Commenting soon afterwards, Rayner said: “The British people needed to hear the Prime Minister set out how he and his government will get a grip of the crisis. Instead we got the usual bluster and no plan for the months ahead.

“We end this Conservative conference as we started it: with a shambolic testing system, millions of jobs at risk and an incompetent government that has lost control of this virus and is holding Britain back.”

Shadow Justice Secretary David Lammy slammed Johnson as “not up to the job” of being Prime Minister on social media in response to the speech.

He declared that the UK needs leadership in the pandemic, but instead has a “pound-shop Donald Trump waffling about losing weight, spouting mindless rhetoric and failing to recognise his own catastrophic mistakes”.

Commenting on the Prime Minister’s pledge on offshore wind, shadow energy and green new deal minister Alan Whitehead declared that “today’s announcement is big on style but sorely lacking in substance”.

He highlighted that although Johnson claimed offshore wind would power every home within the next ten years, the target of 40GW outlined by the Prime Minister in his speech is only half of what will be needed by 2030.

Whitehead added: “He also didn’t set out how the current grid system will be updated to cope with energy generation on that scale. Currently wind farms are all individually linked to the grid – the equivalent of every single house having a cable to the mains grid rather than a local relay station.

“And crucially, offshore wind energy alone simply cannot do what the Prime Minister is saying. To power every home by 2030 we need other forms of low-carbon energy generation too, to offset the variability of wind, like solar, tidal lagoons, biomass stations and hydrogen.”

The speech from Johnson today received widespread criticism from commentators for its lack of policy detail, being described as “alphabet soup of a speech” by one and “empty headline pitches” to distract the country from Covid by another.

Responding to the speech this afternoon, GMB national secretary Jude Brimble said: “The Prime Minister loves to promise the grass is greener in the sunlit uplands – without any kind of proper plan. It’s not going to wash anymore.”

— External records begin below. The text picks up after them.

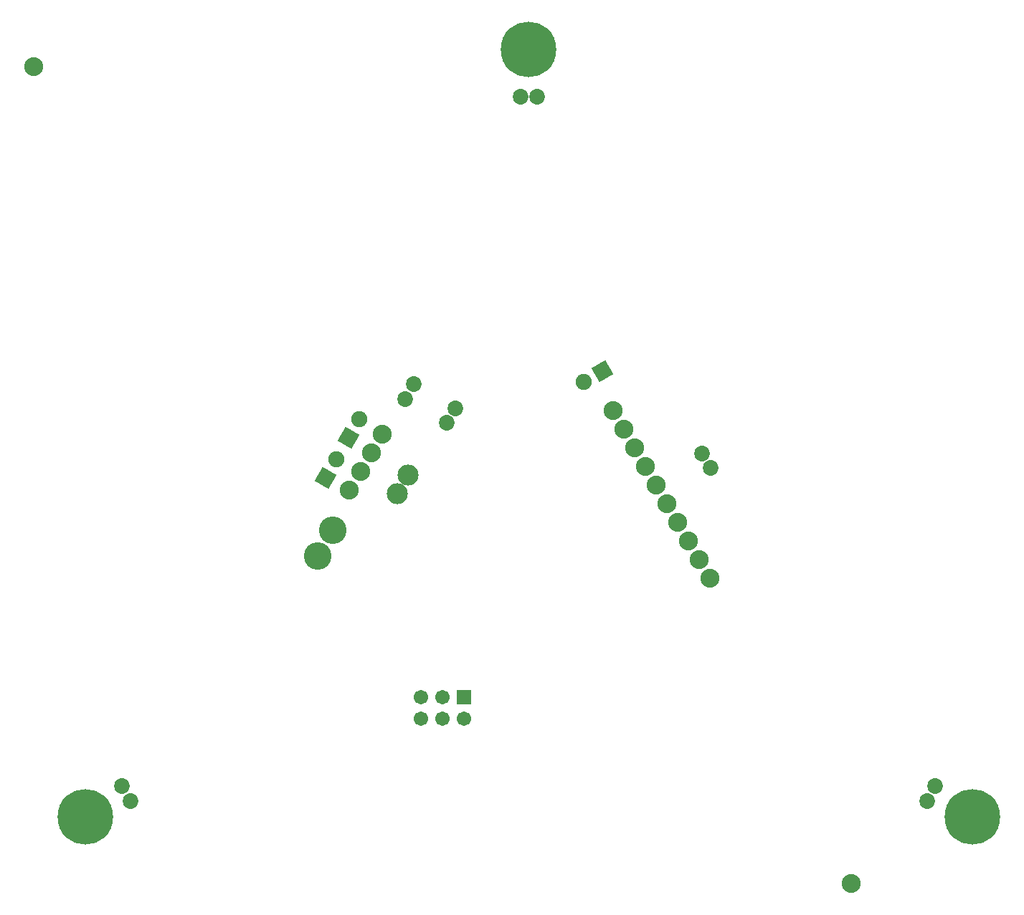
<source format=gbr>
G04 This is an RS-274x file exported by *
G04 gerbv version 2.6A *
G04 More information is available about gerbv at *
G04 http://gerbv.geda-project.org/ *
G04 --End of header info--*
%MOIN*%
%FSLAX34Y34*%
%IPPOS*%
G04 --Define apertures--*
%ADD10C,0.0030*%
%ADD11C,0.0500*%
%ADD12C,0.0390*%
%ADD13C,0.2580*%
%ADD14C,0.0880*%
%ADD15C,0.1280*%
%ADD16C,0.0671*%
%ADD17R,0.0671X0.0671*%
%ADD18C,0.0980*%
%ADD19C,0.0749*%
%ADD20C,0.0730*%
%AMMACRO21*
5,1,4,0.000000,0.000000,0.105967,-164.999603*
%
%ADD21MACRO21*%
%AMMACRO22*
5,1,4,0.000000,0.000000,0.105967,-195.000397*
%
%ADD22MACRO22*%
G04 --Start main section--*
G54D20*
G01X0038087Y0045135D03*
G01X0038481Y0044453D03*
G54D21*
G01X0021663Y0045865D03*
G54D19*
G01X0022163Y0046731D03*
G54D21*
G01X0020600Y0043990D03*
G54D19*
G01X0021100Y0044856D03*
G54D22*
G01X0033477Y0048965D03*
G54D19*
G01X0032611Y0048465D03*
G54D18*
G01X0023927Y0043275D03*
G01X0024427Y0044141D03*
G54D17*
G01X0027037Y0033803D03*
G54D16*
G01X0027037Y0032803D03*
G01X0026037Y0033803D03*
G01X0026037Y0032803D03*
G01X0025037Y0033803D03*
G01X0025037Y0032803D03*
G54D15*
G01X0020913Y0041553D03*
G01X0020224Y0040359D03*
G54D11*
G01X0020914Y0041553D03*
G01X0020224Y0040358D03*
G54D20*
G01X0024681Y0048358D03*
G01X0024287Y0047676D03*
G01X0026618Y0047233D03*
G01X0026224Y0046551D03*
G01X0029648Y0061713D03*
G01X0030435Y0061713D03*
G01X0011538Y0028977D03*
G01X0011144Y0029659D03*
G01X0048946Y0029654D03*
G01X0048553Y0028972D03*
G54D14*
G01X0033947Y0047125D03*
G01X0034447Y0046259D03*
G01X0034947Y0045393D03*
G01X0035447Y0044527D03*
G01X0035947Y0043661D03*
G01X0036447Y0042795D03*
G01X0036947Y0041929D03*
G01X0037447Y0041063D03*
G01X0037947Y0040197D03*
G01X0038447Y0039331D03*
G01X0021712Y0043435D03*
G01X0022214Y0044300D03*
G01X0022714Y0045166D03*
G01X0023214Y0046032D03*
G54D13*
G01X0030037Y0063925D03*
G01X0050657Y0028215D03*
G01X0009427Y0028215D03*
G54D14*
G01X0007037Y0063115D03*
G01X0045037Y0025115D03*
M02*

</source>
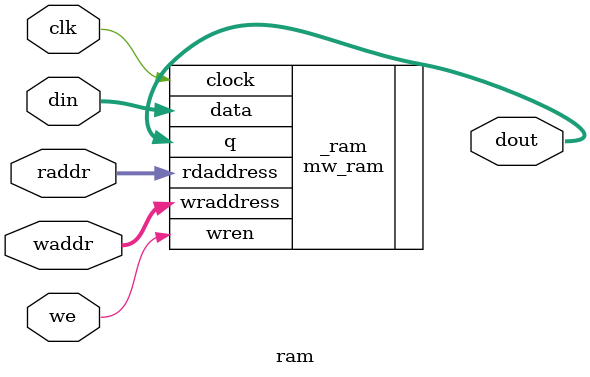
<source format=v>
module ram
#(
    parameter DATA_WIDTH = 16,
    parameter ADDR_WIDTH = 6)
(
    input wire clk,
    input wire [ADDR_WIDTH-1:0] raddr,
    input wire [ADDR_WIDTH-1:0] waddr,
    input wire we,
    input wire [DATA_WIDTH-1:0] din,
    output wire [DATA_WIDTH-1:0] dout);
    
    mw_ram _ram(
        .clock(clk),
        .wren(we),
        .data(din),
        .q(dout),
        .rdaddress(raddr),
        .wraddress(waddr));
    
endmodule

</source>
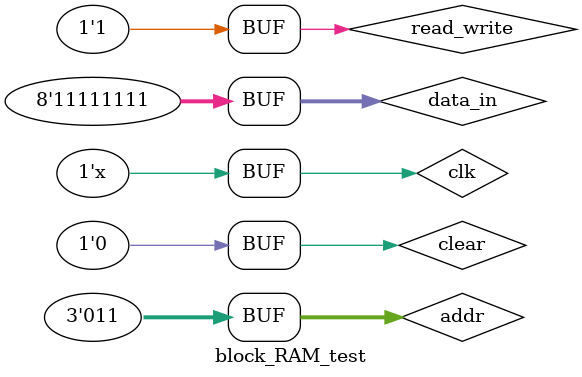
<source format=v>
`timescale 1ns / 1ps


module block_RAM_test;

	// Inputs
	reg clk;
	reg [2:0] addr;
	reg read_write;
	reg clear;
	reg [7:0] data_in;

	// Outputs
	wire [7:0] data_out;

	// Instantiate the Unit Under Test (UUT)
	block_RAM uut (
		.clk(clk), 
		.addr(addr), 
		.read_write(read_write), 
		.clear(clear), 
		.data_in(data_in), 
		.data_out(data_out)
	);
	
	always #5 clk = ~clk;

	initial begin
		// Initialize Inputs
		clk = 0;
		addr = 0;
		read_write = 0;
		clear = 0;
		data_in = 0;

		// Wait 100 ns for global reset to finish
		#100;
        
		// Add stimulus here
	   read_write = 1; 
		
		#5 data_in = 8'b10000001; 
		#4 addr = 1; 
      #5 data_in = 8'b11110000; 
      #4 addr = 2; 
      #5 data_in = 8'b00001111;
		#4 addr = 3;
      #5 data_in = 8'b11111111; 		
          	
	end
      
endmodule


</source>
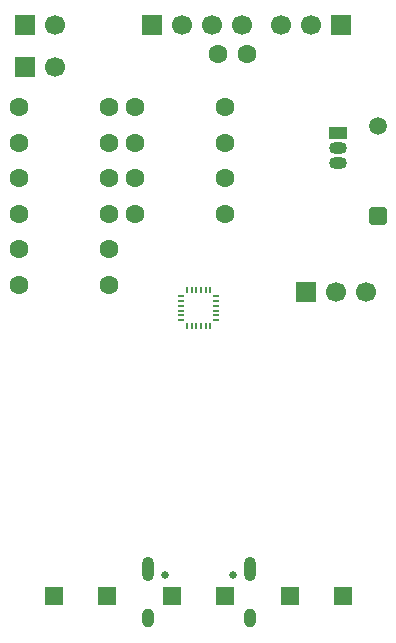
<source format=gbr>
%TF.GenerationSoftware,KiCad,Pcbnew,9.0.3*%
%TF.CreationDate,2025-08-16T12:14:02+01:00*%
%TF.ProjectId,cheetoPet,63686565-746f-4506-9574-2e6b69636164,rev?*%
%TF.SameCoordinates,Original*%
%TF.FileFunction,Soldermask,Top*%
%TF.FilePolarity,Negative*%
%FSLAX46Y46*%
G04 Gerber Fmt 4.6, Leading zero omitted, Abs format (unit mm)*
G04 Created by KiCad (PCBNEW 9.0.3) date 2025-08-16 12:14:02*
%MOMM*%
%LPD*%
G01*
G04 APERTURE LIST*
G04 Aperture macros list*
%AMRoundRect*
0 Rectangle with rounded corners*
0 $1 Rounding radius*
0 $2 $3 $4 $5 $6 $7 $8 $9 X,Y pos of 4 corners*
0 Add a 4 corners polygon primitive as box body*
4,1,4,$2,$3,$4,$5,$6,$7,$8,$9,$2,$3,0*
0 Add four circle primitives for the rounded corners*
1,1,$1+$1,$2,$3*
1,1,$1+$1,$4,$5*
1,1,$1+$1,$6,$7*
1,1,$1+$1,$8,$9*
0 Add four rect primitives between the rounded corners*
20,1,$1+$1,$2,$3,$4,$5,0*
20,1,$1+$1,$4,$5,$6,$7,0*
20,1,$1+$1,$6,$7,$8,$9,0*
20,1,$1+$1,$8,$9,$2,$3,0*%
G04 Aperture macros list end*
%ADD10C,1.700000*%
%ADD11R,1.700000X1.700000*%
%ADD12R,1.600000X1.500000*%
%ADD13RoundRect,0.050000X-0.225000X-0.050000X0.225000X-0.050000X0.225000X0.050000X-0.225000X0.050000X0*%
%ADD14RoundRect,0.050000X0.050000X-0.225000X0.050000X0.225000X-0.050000X0.225000X-0.050000X-0.225000X0*%
%ADD15C,1.600000*%
%ADD16RoundRect,0.250001X0.499999X-0.499999X0.499999X0.499999X-0.499999X0.499999X-0.499999X-0.499999X0*%
%ADD17C,1.500000*%
%ADD18R,1.500000X1.050000*%
%ADD19O,1.500000X1.050000*%
%ADD20C,0.650000*%
%ADD21O,1.000000X1.600000*%
%ADD22O,1.000000X2.100000*%
G04 APERTURE END LIST*
D10*
%TO.C,SW4*%
X165260000Y-77400000D03*
X167800000Y-77400000D03*
D11*
X170340000Y-77400000D03*
%TD*%
D12*
%TO.C,SW1*%
X146050000Y-125800000D03*
X150550000Y-125800000D03*
%TD*%
D13*
%TO.C,U2*%
X156800000Y-100400000D03*
X156800000Y-100800000D03*
X156800000Y-101200000D03*
X156800000Y-101600000D03*
X156800000Y-102000000D03*
X156800000Y-102400000D03*
D14*
X157300000Y-102900000D03*
X157700000Y-102900000D03*
X158100000Y-102900000D03*
X158500000Y-102900000D03*
X158900000Y-102900000D03*
X159300000Y-102900000D03*
D13*
X159800000Y-102400000D03*
X159800000Y-102000000D03*
X159800000Y-101600000D03*
X159800000Y-101200000D03*
X159800000Y-100800000D03*
X159800000Y-100400000D03*
D14*
X159300000Y-99900000D03*
X158900000Y-99900000D03*
X158500000Y-99900000D03*
X158100000Y-99900000D03*
X157700000Y-99900000D03*
X157300000Y-99900000D03*
%TD*%
D12*
%TO.C,SW3*%
X166050000Y-125800000D03*
X170550000Y-125800000D03*
%TD*%
%TO.C,SW2*%
X156050000Y-125800000D03*
X160550000Y-125800000D03*
%TD*%
D11*
%TO.C,J1*%
X154360000Y-77400000D03*
D10*
X156900000Y-77400000D03*
X159440000Y-77400000D03*
X161980000Y-77400000D03*
%TD*%
D15*
%TO.C,R6*%
X150710000Y-87400000D03*
X143090000Y-87400000D03*
%TD*%
%TO.C,R8*%
X143090000Y-84400000D03*
X150710000Y-84400000D03*
%TD*%
%TO.C,R3*%
X150700000Y-93400000D03*
X143080000Y-93400000D03*
%TD*%
D11*
%TO.C,J2*%
X167420000Y-100000000D03*
D10*
X169960000Y-100000000D03*
X172500000Y-100000000D03*
%TD*%
D16*
%TO.C,D1*%
X173500000Y-93620000D03*
D17*
X173500000Y-86000000D03*
%TD*%
D18*
%TO.C,U6*%
X170100000Y-86530000D03*
D19*
X170100000Y-87800000D03*
X170100000Y-89070000D03*
%TD*%
D15*
%TO.C,R2*%
X150700000Y-99400000D03*
X143080000Y-99400000D03*
%TD*%
%TO.C,R4*%
X150700000Y-90400000D03*
X143080000Y-90400000D03*
%TD*%
%TO.C,R7*%
X160510000Y-93400000D03*
X152890000Y-93400000D03*
%TD*%
%TO.C,C1*%
X159900000Y-79900000D03*
X162400000Y-79900000D03*
%TD*%
%TO.C,R5*%
X150700000Y-96400000D03*
X143080000Y-96400000D03*
%TD*%
D20*
%TO.C,P1*%
X161190000Y-124000000D03*
X155410000Y-124000000D03*
D21*
X162620000Y-127650000D03*
D22*
X162620000Y-123470000D03*
D21*
X153980000Y-127650000D03*
D22*
X153980000Y-123470000D03*
%TD*%
D11*
%TO.C,BT2*%
X143625000Y-81000000D03*
D10*
X146165000Y-81000000D03*
%TD*%
D15*
%TO.C,R9*%
X160510000Y-84400000D03*
X152890000Y-84400000D03*
%TD*%
%TO.C,R12*%
X160510000Y-90400000D03*
X152890000Y-90400000D03*
%TD*%
D11*
%TO.C,BT1*%
X143625000Y-77400000D03*
D10*
X146165000Y-77400000D03*
%TD*%
D15*
%TO.C,R10*%
X160510000Y-87400000D03*
X152890000Y-87400000D03*
%TD*%
M02*

</source>
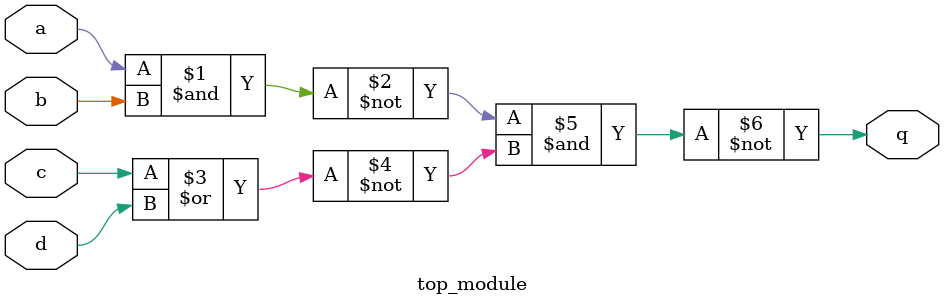
<source format=sv>
module top_module (
	input a, 
	input b, 
	input c, 
	input d,
	output q
);
	assign q = ~(~(a & b) & ~(c | d));
endmodule

</source>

UNISON assistant general secretary Christina McAnea urged the government to roll out green energy plans more parts of the economy and described decarbonising electricity as “only part of the challenge”.

She added: “Let’s hope the Prime Minister’s pledge of more wind power is not just his usual hot air and bluster, which ​won’t be enough to keep the lights on or warm ​the nation’s homes. Firm action ​is needed, and fast.”

General secretary of the shopworkers’ union Usdaw Paddy Lillis stressed that while Johnson said he wants Britain to “build back better”, he “failed to offer any comfort or help for the retail industry”.

TUC general secretary Frances O’Grady emphasised that the UK is in a jobs crisis, and argued that “this reality seemed missing from Boris Johnson’s speech”. She called on the Prime Minister to “do far more to stop redundancies”.

O’Grady also welcomed the new investment in offshore wind announced, but pointed out that the government needs to create “many more good jobs” and urged greater investment in green transport and infrastructure.

Former Shadow Chancellor John McDonnell also took to social media to criticise the Prime Minister’s address, arguing that it was “possibly the most delusional Prime Ministerial speech in the history of our country”.

He added: “Johnson ignores the rising number of people dying from Covid, people losing their jobs and a new round of austerity being planned. This was an extremely misjudged attempt to avoid the real world.”

Rishi Sunak made his own speech to the conference on Monday. Shadow Chancellor Anneliese Dodds accused the Chancellor of having “nothing new to say” on how the UK will handle the Covid economic crisis.